Larry was such a gifted athlete that analysts and pundits wondered if he would struggle initially, playing against burly adults rather than the finest the Big West had to offer, but it turned out that L.J. could bully professionals with just a little greater strain than he did the poor souls at San Jose State. From a 1992 Leigh Montville profile: “[Johnson] is 6'5¾" in his stocking feet, weighs 250 pounds, and no one makes him go anywhere on the floor he doesn't want to go. He has long arms and a prizefighter's determination… He is as good as he was supposed to be. And probably better.”

His early career résumé backs up that assessment. L.J. posted 19 and 11 in his first season, winning Rookie of the Year almost unanimously. (Who the hell vote dfor Billy Owens?) He made the All-Star team the next year and improved his scoring, efficiency, and assist numbers. Here’s an exercise: 

Player A: 20 PPG on 57.2 percent shooting, 12.8 RPG and 3.9 APG

Player B: 22.1 PPG on 52.7 percent shooting, 10.5 RPG and 4.3 APG

Player C: 20.7 PPG on 54.9 percent shooting, 10.9 RPG and 3.2 APG

Those are second season stats for Charles Barkley, Larry, and Blake Griffin, respectively. It’s not a stretch, given the spring-loaded golem energy that links those three together, to say that Johnson was, for a spell, the evolutionary link between Chuck and Blake.

Of course, that theory would be more compelling if we had ever gotten to see what a healthy Larry Johnson looked like in his late 20s, with several NBA seasons behind him and his frame not yet breaking down. In July of 1993, coming off a promising playoff run alongside Alonzo Mourning, with his whole bright future in front of him, he was playing in a charity game in Washington D.C., threw down a dunk, and felt a pain shoot all the way from his lower back down through his right leg. It was a bulging disk, and though Johnson eventually rehabbed and got himself back into pretty good shape, that injury was like the end of a geological era for his body. 

Confident that Johnson would recover completely, the Hornets signed him to a huge contract extension (12 years, $84 million), but he was groundbound throughout the 1993-94 season. Hiring a new trainer the following sumer helped L.J. recover some—but crucially, not all—of his explosiveness. 1994-95 was a productive season, both for Johnson and for the Hornets—Mourning was well and truly developing into a two-way star—but they got bounced from the playoffs early by the five-seed Bulls who absolutely should not have been a five-seed because they had a returning-from-baseball Michael Jordan on the roster. Mourning, miffed that management wouldn’t pay him more money than the diminished L.J., got himself traded to Miami over the offseason and that was the end of the once-budding Charlotte Hornets. Johnson ended up in New York a year later, where he would serve as more of a useful cog than a franchise cornerstone—and famously take a few swings at Mourning in a playoff game. 

It’s not that L.J. stopped being interesting or wasn’t any good after tweaking his back in that charity game. All told, he had a memorable career.
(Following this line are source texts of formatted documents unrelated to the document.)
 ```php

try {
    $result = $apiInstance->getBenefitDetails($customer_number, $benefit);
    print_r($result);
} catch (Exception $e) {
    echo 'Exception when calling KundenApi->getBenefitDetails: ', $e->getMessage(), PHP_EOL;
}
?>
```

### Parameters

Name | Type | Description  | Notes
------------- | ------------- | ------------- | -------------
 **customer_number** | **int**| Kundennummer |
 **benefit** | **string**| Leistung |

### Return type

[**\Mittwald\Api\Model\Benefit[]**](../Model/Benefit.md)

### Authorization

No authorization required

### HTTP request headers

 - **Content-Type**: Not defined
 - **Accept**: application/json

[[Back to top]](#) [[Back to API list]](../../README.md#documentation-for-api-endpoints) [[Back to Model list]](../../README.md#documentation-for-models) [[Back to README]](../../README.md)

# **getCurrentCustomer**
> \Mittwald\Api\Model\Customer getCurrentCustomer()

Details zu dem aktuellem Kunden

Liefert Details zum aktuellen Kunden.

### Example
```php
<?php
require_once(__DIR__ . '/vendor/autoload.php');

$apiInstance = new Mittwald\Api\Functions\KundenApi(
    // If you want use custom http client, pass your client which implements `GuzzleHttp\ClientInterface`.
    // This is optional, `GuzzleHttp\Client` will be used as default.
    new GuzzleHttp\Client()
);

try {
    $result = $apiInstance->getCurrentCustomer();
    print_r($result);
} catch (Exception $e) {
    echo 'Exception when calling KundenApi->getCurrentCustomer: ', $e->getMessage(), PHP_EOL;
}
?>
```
But there exists, in parallel, a more extraordinary one that he hardly began to embark upon before it was taken from him. It is difficult to describe the immensity of a young Larry Johnson. Because even he didn’t get a firm handle on it, to use his blazing ability the way he might have if he had possessed it for a little longer. To define what he was is in some sense to lament what he never became. But he was something: a hot, brief, furious exclamation of a player.